Document extract |
Microbiological outcomes, including the rate of MDRO- bloodstream infections and MRSA- bloodstream infections per 100 patient days (PD), and Clostridioides difficile, were calculated by dividing the number of cases over the adult patients days for all three settings combined, and the product was multiplied by 100. Number of cultures growing ESBL producing bacteria has also been identified as a microbiological outcome.
The assigned DDD by the WHO/Anatomical Therapeutic Chemical (ATC) index for each antibiotic for systemic use (J01) was employed and was expressed as DDD per 100 patient days [
38] To compare antibiotic DDDs/100 PD between the non-intervention and intervention periods, relative rate change (RRC) was measured by dividing the percentage of DDD/100 PD (DDD/100 PD%) for each antibiotic within the intervention by the same within the non-intervention period. Antibiotics were classified as per WHO/ATC classification criteria and categorised as per the WHO AWaRe (Access/Watch/Reserve) categorisation [
38,
39]
Drug Utilization 90% (DU90%) is an indicator used to highlight the most frequently used antibiotics by identifying agents that account for 90% of DDD/100 PD% [
39]. Antibiotics were ordered in descending manners in terms of DDD/100 PD (in %), and antibiotics constituting 90% were determined.

Work order |
Answer these questions from the methods excerpt on antibiotic and infection measures:
1. After the number of cases is divided by adult patient days, what is the product multiplied by?
2. Under which categorisation were antibiotics grouped?
3. What share of DDD/100 PD% do the agents identified by DU90% account for?

Collected data entries:
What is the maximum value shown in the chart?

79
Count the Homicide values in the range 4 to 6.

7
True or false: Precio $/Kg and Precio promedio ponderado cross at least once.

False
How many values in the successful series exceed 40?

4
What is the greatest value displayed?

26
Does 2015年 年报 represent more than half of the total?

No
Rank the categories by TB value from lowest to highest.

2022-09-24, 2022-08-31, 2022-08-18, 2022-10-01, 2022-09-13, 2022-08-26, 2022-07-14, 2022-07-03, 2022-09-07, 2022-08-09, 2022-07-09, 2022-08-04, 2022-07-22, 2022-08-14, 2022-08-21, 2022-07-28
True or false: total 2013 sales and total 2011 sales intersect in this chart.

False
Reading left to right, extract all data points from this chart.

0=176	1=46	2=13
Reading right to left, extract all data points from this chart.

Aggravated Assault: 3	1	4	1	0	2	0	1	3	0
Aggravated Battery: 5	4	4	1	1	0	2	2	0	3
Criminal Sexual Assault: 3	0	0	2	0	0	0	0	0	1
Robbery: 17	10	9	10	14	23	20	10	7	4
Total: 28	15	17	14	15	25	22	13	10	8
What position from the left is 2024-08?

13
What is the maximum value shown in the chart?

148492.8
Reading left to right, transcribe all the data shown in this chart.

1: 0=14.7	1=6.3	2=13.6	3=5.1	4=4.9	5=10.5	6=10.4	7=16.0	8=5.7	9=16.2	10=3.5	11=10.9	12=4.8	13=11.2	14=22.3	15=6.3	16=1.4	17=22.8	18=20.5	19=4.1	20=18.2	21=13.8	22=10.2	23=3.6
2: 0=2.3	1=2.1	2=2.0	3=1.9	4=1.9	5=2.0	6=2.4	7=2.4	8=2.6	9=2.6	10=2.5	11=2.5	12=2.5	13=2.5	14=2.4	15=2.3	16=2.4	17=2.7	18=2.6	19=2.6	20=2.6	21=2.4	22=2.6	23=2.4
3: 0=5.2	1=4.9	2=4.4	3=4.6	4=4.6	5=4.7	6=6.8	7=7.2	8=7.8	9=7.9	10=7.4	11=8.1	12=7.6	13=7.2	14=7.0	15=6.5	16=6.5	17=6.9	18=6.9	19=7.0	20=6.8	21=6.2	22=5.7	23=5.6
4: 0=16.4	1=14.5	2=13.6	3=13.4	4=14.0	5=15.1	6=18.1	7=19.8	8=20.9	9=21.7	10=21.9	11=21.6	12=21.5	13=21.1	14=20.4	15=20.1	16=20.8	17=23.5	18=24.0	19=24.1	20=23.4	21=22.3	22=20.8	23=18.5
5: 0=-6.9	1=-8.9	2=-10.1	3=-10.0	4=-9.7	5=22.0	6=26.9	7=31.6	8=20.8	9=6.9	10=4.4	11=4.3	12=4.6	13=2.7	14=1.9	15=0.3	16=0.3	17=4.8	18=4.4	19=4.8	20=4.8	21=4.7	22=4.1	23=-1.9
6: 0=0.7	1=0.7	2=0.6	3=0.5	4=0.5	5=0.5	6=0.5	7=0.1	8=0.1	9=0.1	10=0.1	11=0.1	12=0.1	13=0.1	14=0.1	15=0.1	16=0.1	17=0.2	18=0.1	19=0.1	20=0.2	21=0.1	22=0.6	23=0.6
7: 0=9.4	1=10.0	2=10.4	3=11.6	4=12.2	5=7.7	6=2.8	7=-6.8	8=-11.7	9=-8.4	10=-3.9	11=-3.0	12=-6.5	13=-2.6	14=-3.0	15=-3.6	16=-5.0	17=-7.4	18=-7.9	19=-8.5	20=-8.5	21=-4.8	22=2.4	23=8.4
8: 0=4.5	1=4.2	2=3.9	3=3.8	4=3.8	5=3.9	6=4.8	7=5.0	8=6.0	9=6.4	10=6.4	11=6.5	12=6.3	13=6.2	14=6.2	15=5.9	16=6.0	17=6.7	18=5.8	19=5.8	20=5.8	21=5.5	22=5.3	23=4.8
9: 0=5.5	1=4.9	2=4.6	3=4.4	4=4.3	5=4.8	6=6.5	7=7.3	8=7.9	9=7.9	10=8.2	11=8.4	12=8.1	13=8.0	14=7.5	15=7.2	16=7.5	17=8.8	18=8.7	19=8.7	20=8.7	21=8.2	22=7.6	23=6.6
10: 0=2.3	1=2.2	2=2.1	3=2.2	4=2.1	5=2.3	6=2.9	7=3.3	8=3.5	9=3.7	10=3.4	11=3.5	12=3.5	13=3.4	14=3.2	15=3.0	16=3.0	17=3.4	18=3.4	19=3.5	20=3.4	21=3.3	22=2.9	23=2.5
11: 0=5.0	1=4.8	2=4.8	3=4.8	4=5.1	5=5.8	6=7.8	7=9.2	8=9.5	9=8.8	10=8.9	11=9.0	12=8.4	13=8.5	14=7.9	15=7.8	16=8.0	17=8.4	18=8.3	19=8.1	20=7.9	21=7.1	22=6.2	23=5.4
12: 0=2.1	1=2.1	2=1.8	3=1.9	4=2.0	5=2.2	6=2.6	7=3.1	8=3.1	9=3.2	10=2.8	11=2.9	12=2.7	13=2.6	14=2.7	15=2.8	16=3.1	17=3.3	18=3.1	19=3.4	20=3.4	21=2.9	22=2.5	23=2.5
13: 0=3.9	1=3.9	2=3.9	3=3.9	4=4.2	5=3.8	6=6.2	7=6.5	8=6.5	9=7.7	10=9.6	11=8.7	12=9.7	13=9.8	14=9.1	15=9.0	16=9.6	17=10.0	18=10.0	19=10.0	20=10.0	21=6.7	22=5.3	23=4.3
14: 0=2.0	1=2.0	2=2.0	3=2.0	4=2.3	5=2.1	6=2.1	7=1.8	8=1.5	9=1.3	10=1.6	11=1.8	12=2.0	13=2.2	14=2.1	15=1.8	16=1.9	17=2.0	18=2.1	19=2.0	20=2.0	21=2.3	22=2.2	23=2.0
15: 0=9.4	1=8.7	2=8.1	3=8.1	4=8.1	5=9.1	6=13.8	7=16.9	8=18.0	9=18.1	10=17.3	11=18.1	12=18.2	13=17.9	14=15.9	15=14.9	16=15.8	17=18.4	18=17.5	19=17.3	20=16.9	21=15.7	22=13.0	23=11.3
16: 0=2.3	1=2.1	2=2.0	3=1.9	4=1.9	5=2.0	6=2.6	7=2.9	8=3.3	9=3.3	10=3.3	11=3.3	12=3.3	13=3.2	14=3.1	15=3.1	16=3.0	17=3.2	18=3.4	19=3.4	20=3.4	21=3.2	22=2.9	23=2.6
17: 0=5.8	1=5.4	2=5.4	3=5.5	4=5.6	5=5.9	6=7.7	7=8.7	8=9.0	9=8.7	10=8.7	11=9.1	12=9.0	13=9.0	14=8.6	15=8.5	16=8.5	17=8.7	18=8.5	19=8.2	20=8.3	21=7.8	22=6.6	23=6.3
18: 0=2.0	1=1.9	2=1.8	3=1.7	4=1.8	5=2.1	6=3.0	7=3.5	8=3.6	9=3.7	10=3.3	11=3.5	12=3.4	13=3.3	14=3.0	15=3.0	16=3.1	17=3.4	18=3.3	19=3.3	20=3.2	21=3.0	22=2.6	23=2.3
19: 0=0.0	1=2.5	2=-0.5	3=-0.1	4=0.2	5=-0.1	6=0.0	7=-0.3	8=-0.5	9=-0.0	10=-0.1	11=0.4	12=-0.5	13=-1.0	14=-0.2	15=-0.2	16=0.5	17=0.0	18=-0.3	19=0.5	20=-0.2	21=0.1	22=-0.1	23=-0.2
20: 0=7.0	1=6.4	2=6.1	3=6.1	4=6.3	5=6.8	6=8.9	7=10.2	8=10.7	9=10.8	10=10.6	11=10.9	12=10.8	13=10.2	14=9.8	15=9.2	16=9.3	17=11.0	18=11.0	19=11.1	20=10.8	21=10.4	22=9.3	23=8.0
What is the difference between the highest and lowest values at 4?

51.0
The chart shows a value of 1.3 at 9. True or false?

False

Written answer |
1. 100
2. The WHO AWaRe (Access/Watch/Reserve) categorisation
3. 90%